If there’s anything here that we can actually see, I think it’s going to be in the structure of the mutual neighbor graph and how we can utilize that.
Let’s try something different. We’re going to do phenograph clustering on both the regular graph and the mutual neraest neighbor graph and see if there are any differences.
clust <- igraph::cluster_louvain(graph = igraph::as.undirected(g), resolution = 0.5)$membership
clust_mut <- igraph::cluster_louvain(graph = igraph::as.undirected(g_mutual), resolution = 0.5)$membership
We check:
table(clust) %>% sort(decreasing = TRUE)
table(clust_mut) %>% sort(decreasing = TRUE)
Ok, tons of clusters in the mutual graph that have one cell within them. Looks like there’s some optimization to do. But let’s remove them for now just to see what we see.
counts <- table(clust_mut)
# select the values that occur less than 5 times
values_to_na <- as.numeric(names(counts[counts < 20]))
# replace these values with NA in the original vector
clust_mut <- ifelse(clust_mut %in% values_to_na, NA, clust_mut)
Ok, let’s color our maps accordingly.
ggplot(dat_umap, aes(x = umap1, y = umap2, color = as.factor(clust))) +
geom_point() +
ggplot(dat_umap, aes(x = umap1, y = umap2, color = as.factor(clust_mut))) +
geom_point() +
It looks like at default, the mutual nearest neighbors provide a higher resolution. Whether these clusters are objectively better than the previous ones is a question that takes quite a lot of work.
Why don’t we re-cluster the original graph with higher resolution so we can do a comparison.
clust2 <- igraph::cluster_louvain(graph = igraph::as.undirected(g), resolution = 1)$membership
ggplot(dat_umap, aes(x = umap1, y = umap2, color = as.factor(clust2))) +
geom_point() +
At first glance, it looks like the mutual neighbor graph is hashing out the smaller populations better. But a lot of work still has yet to be done here.
This said, I remain skeptical because the mutual neighbor graph, when visualized, did not look great.

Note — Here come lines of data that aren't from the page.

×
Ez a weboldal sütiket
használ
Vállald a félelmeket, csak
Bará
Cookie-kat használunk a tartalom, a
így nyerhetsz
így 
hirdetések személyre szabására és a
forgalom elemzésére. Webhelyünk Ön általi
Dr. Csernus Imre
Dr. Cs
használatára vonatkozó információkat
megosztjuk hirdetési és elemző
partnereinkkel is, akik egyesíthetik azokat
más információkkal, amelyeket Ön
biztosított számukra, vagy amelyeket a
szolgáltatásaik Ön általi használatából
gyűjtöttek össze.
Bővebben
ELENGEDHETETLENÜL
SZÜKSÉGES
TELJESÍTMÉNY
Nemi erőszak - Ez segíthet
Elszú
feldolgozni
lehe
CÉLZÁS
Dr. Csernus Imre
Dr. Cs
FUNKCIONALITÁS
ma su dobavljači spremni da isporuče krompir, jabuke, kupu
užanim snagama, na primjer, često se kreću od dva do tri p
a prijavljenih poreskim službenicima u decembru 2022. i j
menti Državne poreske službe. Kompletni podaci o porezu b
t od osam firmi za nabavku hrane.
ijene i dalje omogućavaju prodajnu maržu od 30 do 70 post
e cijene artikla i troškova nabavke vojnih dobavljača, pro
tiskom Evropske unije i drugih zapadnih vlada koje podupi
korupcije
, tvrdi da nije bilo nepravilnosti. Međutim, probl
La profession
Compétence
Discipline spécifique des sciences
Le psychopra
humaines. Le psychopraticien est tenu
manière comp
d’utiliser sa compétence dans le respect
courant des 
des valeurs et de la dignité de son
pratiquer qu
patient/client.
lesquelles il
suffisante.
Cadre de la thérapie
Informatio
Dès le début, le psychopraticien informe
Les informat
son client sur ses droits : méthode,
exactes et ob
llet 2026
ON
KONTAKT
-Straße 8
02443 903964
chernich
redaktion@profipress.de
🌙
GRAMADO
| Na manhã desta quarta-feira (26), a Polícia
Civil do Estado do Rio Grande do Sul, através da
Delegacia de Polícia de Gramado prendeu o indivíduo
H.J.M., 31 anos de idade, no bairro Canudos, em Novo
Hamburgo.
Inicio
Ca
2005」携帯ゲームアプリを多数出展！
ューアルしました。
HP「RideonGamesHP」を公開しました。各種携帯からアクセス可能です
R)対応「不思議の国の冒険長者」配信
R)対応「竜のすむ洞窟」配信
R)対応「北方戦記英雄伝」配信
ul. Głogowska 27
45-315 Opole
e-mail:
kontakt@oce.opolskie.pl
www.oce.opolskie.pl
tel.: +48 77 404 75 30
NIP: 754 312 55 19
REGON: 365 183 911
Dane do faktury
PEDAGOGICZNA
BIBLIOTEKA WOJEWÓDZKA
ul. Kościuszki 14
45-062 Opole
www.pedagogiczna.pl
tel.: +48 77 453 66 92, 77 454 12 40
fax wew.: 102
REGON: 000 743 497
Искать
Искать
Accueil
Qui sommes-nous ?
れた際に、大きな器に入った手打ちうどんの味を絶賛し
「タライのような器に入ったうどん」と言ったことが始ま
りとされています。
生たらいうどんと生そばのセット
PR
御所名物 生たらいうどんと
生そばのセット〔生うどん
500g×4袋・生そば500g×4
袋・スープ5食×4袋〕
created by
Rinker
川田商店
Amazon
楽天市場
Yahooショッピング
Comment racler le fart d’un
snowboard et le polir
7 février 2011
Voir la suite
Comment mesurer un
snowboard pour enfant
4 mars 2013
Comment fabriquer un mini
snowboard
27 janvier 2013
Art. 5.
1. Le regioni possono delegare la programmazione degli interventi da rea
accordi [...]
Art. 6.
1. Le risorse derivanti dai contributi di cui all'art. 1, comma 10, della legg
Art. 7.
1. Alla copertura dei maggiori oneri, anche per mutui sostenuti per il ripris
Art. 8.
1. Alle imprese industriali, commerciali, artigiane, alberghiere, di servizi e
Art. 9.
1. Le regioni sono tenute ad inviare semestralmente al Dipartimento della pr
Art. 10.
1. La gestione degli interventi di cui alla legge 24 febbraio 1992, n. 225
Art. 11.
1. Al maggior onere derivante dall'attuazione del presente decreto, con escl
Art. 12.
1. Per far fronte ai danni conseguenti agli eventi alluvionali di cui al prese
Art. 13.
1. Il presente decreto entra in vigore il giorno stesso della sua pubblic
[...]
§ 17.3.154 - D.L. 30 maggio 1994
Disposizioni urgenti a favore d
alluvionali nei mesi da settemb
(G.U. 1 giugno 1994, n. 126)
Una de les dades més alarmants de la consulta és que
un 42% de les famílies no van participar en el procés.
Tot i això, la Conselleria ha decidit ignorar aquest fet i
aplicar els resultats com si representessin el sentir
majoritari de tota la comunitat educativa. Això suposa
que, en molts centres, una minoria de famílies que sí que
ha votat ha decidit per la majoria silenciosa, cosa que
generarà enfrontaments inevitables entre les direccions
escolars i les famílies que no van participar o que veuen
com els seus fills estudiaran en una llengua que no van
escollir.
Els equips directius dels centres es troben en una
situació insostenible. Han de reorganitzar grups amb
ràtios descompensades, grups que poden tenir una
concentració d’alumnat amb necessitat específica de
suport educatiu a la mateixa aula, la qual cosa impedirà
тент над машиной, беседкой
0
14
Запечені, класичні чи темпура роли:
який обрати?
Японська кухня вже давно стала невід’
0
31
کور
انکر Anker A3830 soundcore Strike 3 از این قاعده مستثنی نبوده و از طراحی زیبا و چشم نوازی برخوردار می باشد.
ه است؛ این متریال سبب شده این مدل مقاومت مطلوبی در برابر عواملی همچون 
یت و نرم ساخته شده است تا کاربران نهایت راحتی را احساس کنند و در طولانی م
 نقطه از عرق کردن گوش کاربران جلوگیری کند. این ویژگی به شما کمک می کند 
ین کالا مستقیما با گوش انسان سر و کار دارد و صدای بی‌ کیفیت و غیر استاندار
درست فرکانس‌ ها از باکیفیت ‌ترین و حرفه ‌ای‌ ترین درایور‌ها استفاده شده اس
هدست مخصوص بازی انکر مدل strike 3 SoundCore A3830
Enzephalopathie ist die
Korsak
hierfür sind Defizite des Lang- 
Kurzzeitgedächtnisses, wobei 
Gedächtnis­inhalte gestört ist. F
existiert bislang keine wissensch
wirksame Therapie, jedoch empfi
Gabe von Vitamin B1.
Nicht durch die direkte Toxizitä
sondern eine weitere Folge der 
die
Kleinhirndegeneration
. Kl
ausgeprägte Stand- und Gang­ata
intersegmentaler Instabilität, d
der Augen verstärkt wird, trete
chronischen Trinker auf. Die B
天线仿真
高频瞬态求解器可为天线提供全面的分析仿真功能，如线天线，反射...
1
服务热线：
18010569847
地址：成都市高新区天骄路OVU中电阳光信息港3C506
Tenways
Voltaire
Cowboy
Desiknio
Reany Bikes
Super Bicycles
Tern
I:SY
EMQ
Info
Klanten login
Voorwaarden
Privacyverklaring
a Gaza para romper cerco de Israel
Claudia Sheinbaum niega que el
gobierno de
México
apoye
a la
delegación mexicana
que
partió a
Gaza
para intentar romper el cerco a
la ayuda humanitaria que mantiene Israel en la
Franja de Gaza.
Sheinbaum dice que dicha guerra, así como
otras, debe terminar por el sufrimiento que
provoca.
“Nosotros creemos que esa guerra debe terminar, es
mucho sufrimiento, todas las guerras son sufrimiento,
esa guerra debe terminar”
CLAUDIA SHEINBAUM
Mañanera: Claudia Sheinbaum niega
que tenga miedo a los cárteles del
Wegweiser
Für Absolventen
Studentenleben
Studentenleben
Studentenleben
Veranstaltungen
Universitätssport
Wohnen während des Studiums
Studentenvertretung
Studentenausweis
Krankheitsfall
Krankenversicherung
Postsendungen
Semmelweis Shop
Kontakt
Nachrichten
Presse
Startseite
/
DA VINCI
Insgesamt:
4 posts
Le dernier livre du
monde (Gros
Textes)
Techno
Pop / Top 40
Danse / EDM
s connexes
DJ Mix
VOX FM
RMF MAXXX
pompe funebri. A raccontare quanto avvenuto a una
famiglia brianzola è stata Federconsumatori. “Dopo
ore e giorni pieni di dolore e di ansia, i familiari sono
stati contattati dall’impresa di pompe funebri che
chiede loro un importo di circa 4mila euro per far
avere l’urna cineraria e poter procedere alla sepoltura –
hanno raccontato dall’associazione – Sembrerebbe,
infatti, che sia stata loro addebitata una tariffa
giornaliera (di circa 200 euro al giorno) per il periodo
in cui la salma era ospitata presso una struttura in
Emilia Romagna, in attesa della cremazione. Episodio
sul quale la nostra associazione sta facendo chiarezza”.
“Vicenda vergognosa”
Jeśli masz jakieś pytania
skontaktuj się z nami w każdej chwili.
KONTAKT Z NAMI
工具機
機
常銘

In terms of KNN graphs, I encourage you to get your CyTOF data into an igraph KNN graph using the code I provide here. From there, you have access to all kinds of clustering tools that go beyond the standard Lovuain clustering that we see in Phenograph. Outside of clustering, through igraph you have a large swath of graph theory at your disposal. What is an example of this? Random walks on a KNN graph is what gives you trajectory detection tools like Wanderlust.
Remember that mutual nearest neighbors at default has its use in batch effect removal, so that might be one avenue for CyTOF datasets (though it didn’t work in my hands). But now hopefully you have a better understanding of what mutual nearest neighbors are, and also how to get your CyTOF data into an igraph format.